Namun Turah yang sebegitu nrimo, yang sudah “dinaikpangkatkan” menjadi pengawas kampung dan dinaikkan upahnya oleh Darso, akhirnya tak tahan juga. Di akhir cerita, setelah menyaksikan sendiri bagaimana Jadag menjadi korban dari kekuasaan dan permainan politik, Turah bergegas mengajak istrinya untuk berkemas dan meninggalkan kampung. Entah apa yang mendorong Turah. Entah nuraninya sendiri atau celurit yang mengalung saat ia ketahuan menjadi saksi pembunuhan Jadag. [AKHIR BOCORAN]
Sutradara Wicaksono Wisnu Legowo tak merasa perlu meromantisasi kemiskinan. Melihat Jadag, penonton bisa dengan mudah berkomentar, “Pantas saja miskin. Nggak mau kerja, cuma judi dan mabuk melulu.” Meski latar suara kerap diisi dengan azan dan lantunan orang mengaji, tak satu pun warga terlihat beribadah. Dan penonton, lagi-lagi bisa dengan mudah berpendapat, “Pantas hidup mereka susah. Ibadah saja nggak mau.”
Namun, inilah realitas yang sengaja ditampilkan Wicaksono. Kemiskinan sedemikian kejam tanpa ampun, kondisi yang bahkan Tuhan pun seakan enggan mengubahnya. Kemiskinan tak selalu melahirkan Keluarga Cemara. Pun menjadi Keluarga Cemara tak serta merta bisa menanggulangi kemiskinan. Meski ya, boleh-boleh saja kalau ternyata Keluarga Cemara itu benar ada.

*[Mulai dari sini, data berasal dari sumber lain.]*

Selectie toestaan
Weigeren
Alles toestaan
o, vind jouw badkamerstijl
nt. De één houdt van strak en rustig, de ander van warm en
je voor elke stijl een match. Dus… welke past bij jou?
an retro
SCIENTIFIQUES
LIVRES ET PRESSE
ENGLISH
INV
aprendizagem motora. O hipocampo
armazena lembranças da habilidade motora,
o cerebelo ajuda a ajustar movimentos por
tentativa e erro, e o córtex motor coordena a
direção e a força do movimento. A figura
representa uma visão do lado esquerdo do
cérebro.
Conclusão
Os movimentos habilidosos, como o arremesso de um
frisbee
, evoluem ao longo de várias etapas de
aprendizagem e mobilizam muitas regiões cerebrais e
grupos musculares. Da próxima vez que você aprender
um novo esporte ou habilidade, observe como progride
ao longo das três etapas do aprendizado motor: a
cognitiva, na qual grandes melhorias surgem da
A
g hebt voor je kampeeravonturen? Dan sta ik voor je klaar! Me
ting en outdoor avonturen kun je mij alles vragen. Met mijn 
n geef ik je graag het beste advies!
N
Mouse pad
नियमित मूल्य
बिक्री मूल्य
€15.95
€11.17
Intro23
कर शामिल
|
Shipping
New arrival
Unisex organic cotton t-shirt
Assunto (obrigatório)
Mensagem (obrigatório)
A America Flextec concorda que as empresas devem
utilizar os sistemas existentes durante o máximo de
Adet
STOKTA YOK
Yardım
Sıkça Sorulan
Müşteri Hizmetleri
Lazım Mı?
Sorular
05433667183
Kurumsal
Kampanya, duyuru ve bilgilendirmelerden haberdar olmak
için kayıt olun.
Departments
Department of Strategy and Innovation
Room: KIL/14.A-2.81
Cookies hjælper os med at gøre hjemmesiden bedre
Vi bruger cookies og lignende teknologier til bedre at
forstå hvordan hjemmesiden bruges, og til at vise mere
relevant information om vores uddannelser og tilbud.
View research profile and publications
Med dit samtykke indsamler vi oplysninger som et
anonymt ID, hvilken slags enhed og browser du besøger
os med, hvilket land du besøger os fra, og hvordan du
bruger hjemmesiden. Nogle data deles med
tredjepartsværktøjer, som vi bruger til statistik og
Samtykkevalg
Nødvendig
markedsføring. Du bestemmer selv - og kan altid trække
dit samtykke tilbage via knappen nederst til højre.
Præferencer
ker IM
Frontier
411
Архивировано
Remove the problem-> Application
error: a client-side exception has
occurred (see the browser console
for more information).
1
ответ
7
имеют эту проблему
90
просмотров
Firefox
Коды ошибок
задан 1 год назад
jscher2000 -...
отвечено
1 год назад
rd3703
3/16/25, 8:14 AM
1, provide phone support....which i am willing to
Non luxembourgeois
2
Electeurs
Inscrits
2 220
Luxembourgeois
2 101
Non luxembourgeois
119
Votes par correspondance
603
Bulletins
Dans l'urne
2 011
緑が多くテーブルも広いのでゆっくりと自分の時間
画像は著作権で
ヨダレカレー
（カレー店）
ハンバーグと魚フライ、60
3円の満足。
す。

Turah tak menawarkan solusi. Toh memang bukan itu tugasnya. Turah hanya menampar publik yang kian abai dengan gambaran bahwa kemiskinan bukan hanya getir, tapi juga rumit. Bahwa kemiskinan tak bisa dientaskan semata dengan pembagian sembako. Bahkan jargon “pengentasan kemiskinan” pun kini mulai hilang ditelan wacana penistaan agama dan perdebatan mengenai etnis mana yang paling berhak mendiami negara ini. Sehingga kemudian publik lupa, bahwa hal-hal itu terlalu mewah untuk dibicarakan oleh orang-orang seperti warga Kampung Tirang, yang bahkan tak mendapat akses terhadap hak-hak dasar untuk hidup layak; air, listrik, makanan, pekerjaan, pendidikan, dan kesehatan.